Indocyanine green angiography in a patient with ulceration after extravasation of the vesicant vinorelbine. Ulceration on dorsum of the hand with marked regions of interest for imaging (red central area of the extravasation lesion, blue surrounding margin, but within the affected area of the lesion, green well-perfused tissue with unaffected skin as reference area) (upper panel). Early and late stage of indocyanine green monitoring show the favourable hyperaemic conditions in the affected lesion from the very beginning extending subsequently to the whole dorsum of the hand (lower panel). This severe extravasation injury fully resolved with conservative management. Figure reproduced with permission from [16]
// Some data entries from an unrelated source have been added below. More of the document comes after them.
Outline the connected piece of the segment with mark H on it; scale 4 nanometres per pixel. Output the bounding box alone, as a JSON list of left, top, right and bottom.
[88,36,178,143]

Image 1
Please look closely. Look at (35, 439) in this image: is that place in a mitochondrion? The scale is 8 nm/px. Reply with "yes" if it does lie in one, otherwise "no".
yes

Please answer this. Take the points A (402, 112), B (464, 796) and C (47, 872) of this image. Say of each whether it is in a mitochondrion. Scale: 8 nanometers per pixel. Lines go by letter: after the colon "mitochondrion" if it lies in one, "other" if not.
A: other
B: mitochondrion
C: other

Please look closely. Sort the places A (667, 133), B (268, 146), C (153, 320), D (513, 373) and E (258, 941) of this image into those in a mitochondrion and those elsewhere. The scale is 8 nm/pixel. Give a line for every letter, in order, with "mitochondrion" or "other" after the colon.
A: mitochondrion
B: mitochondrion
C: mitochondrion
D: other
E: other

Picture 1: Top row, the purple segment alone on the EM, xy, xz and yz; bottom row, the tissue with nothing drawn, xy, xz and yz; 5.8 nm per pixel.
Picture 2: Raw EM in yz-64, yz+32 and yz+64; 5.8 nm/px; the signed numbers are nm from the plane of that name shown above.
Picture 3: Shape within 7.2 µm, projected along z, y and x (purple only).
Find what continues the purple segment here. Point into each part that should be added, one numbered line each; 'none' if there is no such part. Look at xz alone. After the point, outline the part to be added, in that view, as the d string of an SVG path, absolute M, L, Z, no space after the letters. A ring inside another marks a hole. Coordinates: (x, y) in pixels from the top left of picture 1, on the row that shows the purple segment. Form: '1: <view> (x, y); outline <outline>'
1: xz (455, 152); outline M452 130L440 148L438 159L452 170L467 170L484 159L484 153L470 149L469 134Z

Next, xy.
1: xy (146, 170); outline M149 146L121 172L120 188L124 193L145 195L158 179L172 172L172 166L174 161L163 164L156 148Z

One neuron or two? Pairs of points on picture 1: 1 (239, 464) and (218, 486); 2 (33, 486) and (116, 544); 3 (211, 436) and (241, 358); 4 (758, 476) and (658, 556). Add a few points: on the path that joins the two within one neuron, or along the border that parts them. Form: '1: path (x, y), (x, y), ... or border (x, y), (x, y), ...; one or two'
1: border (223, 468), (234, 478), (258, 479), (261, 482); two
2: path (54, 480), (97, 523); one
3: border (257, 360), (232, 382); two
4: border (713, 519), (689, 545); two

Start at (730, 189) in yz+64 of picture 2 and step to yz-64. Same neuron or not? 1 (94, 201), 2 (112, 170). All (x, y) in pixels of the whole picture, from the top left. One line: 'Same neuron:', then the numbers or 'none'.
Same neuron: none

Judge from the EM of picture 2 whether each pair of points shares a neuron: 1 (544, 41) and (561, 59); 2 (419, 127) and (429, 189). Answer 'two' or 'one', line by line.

One of the major unsolved problems is the management of central venous devices after extravasation as drug may accumulate in the mediastinum, pleural space or in the subcutaneous area of the chest or neck. Although the implantation of a Port-a-Cath® was initially considered safe, extravasation rates up to 4.7% have been reported. Therefore, the objective of the third study was to investigate a possible procedure in this difficult subset of patients [9]. Eight patients were evaluated after port extravasation, mostly epirubicin or platinum compounds. Immediate explantation of the port was performed in combination with a “subcutaneous wash-out procedure” (SWOP) and compared with delayed removal with débridement and flap coverage. All three patients with immediate detection of extravasation benefited from SWOP with acceptable side effects (e. g. erythema). Interestingly, the analysis of epirubicin concentrations using high pressure liquid chromatography (HPLC) demonstrated the active removal of compound by wound rinsing. In contrast, late detection of extravasation led to major complications (flap coverage in 4 out of 5 patients). When detected early, SWOP was a beneficial option for patients experiencing a severe extravasation event. A high body mass index was a major risk factor for extravasation.

Summary

Extravasation is a serious complication of chemotherapy and can result in serious sequelae. A standardised interdisciplinary approach to manage extravasations of cytotoxic agents should be implemented in the hospital quality management system [4, 17]. A task force quickly accumulates the necessary expertise to handle even complex situations and raises the awareness for this complication in the entire institution. As a consequence, the incidence of surgical interventions was acceptable because of the early consultation with surgeons. For optimal management, it is important to identify potential patient risk factors, to focus on early detection and adequate management to mitigate possible consequences. As our knowledge is still very limited, clinical and translational studies should be encouraged as they help to optimise our interventions in patients already in a difficult situation.